Hermannstadt – Brita Falch Leutert legte einfach los. Bei einem Stoff wie dem von Sonntagabend, dem 21. November, um 18 Uhr in der Ferula der Evangelischen Stadtpfarrkirche am Huetplatz/Piața Huet in Hermannstadt/Sibiu erübrigte sich auch wirklich jede Art von Begrüßung durch einen Pfarrer oder die Aufführenden. Kaum dass die Kantorin des Hauses auf der schillernd restaurierten Orgel von Martinsberg/[omartin (Samuel Maetz, 1811) die ersten Zeilen der Musik von Dorothea Hofmann (Jahrgang 1961) auf das Libretto des Streitgespräches „Der Ackermann aus Böhmen“ (um 1400) von Johannes von Tepl angeschlagen hatte, war die Verfremdung eines alten Chorals schon komplett und auf dem Notenpult längst in die Tonsprache des 21. Jahrhunderts übergegangen. Yannick Becker als Interpret eines verwitweten Ackermanns hätte sich keinen besseren Start für die Schimpftiraden auf seinen todbringenden Gegenspieler wünschen können.
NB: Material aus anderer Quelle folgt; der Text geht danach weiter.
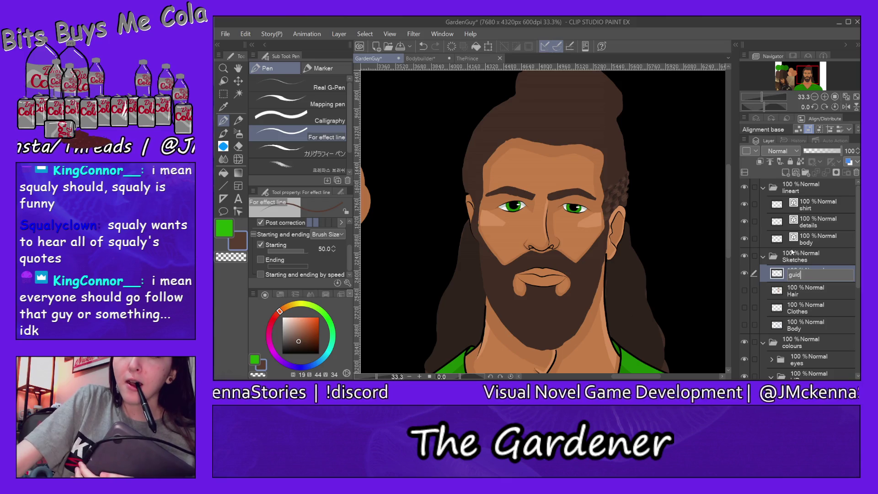
text(eline)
Die Partie desjenigen, der sich das alles in abgebrühter Gelassenheit anhört und zur entwaffnenden Antwort ein schlagendes Argument nach dem anderen auspackt, rezitierte Daniel Plier. Er sprach seine Rolle so gut, dass der jüngere Kollege vom Ensemble der Deutschen Abteilung am Radu-Stanca-Theater dann und wann spürbar Mühe hatte, mit in die Sogwirkung des fiktiven Disputs einzusteigen und seine wörtlichen Anspielungen glaubwürdig anzubringen. Letztlich aber traf das Gespann beider Bühnenprofis, die links und rechts vor dem Alten Altar (1519/1545) ihre klaren Positionen einnahmen, ins Schwarze.
Auf dem Pult vor sich hatte Yannick Becker Schuldzuweisungen in gut verstehbarer Sprache des 21. Jahrhunderts stehen. Unverändert dafür blieben viele Nuancen aus der Zeit des mittelhochdeutschen Vokabulars. „Meiner Lust Zerstörer seid! Entschädigung vermochte ich von Euch nie zu bekommen. Ich stelle fest, Mitleid hat bei euch keinen Platz!“, polterte es noch vor dem Erreichen der Hälfte des Streitgespräches aus ihm heraus. „Nicht gut gestorben ist, wer das Sterben ersehnt hat“, parierte Daniel Plier textgetreu. „Das Ende ist des Anfangs Geschwister.“
Yannick Becker tat nicht, was sein Opponent ihm nahelegte („Hör´ auf und gib dich zufrieden!“), sondern steigerte sich in das eigene Wehklagen hinein: „So über die Maßen große Trübsal. Sie tot, ich Witwer, meine Kinder Waisen!“, worauf es von der anderen Seite zynisch antwortete - „ga, ga, ga, schnattere die Gans, was sie wolle! Das Leben ist um des Sterbens willen geschaffen.“ Auch den etwa 200 Demonstranten rings um die Statue Samuel von Bruken-thals am Großen Ring/Piața Mare, die zeitgleich gegen obligatorische Impfungen zum Schutz vor Covid-19 und gegen das Grüne Zertifikat wetterten, hätte es vielleicht nicht geschadet, eine ähnliche Rede zu hören.
Zum Finale des Lesekonzerts kehrte Brita Falch Leutert gemäß den Noten von Dorothea Hofmann wieder zu den alten Choral-Zeilen des Anfangs zurück, die nicht ohne Grund mit einem dissonanten Cluster ausklangen. „Die Welt in ständiger Angst. Wenn´s zu spät ist, wollen alle fromm sein“, hatte der Tod im Streitgespräch kurz zuvor beobachtet. Ehe der Ackermann mit einem Gebet an Gott für die Seele seiner Frau schloss, schallte aus dem Lautsprecher ganz überraschend und letztlich erlösend die Stimme von Schauspieler Daniel Bucher, der das Urteil des Allmächtigen beisteuerte. „Dir, Kläger, die Ehre, dir, Tod, der Sieg.“ Der anschließende Applaus bestätigte es.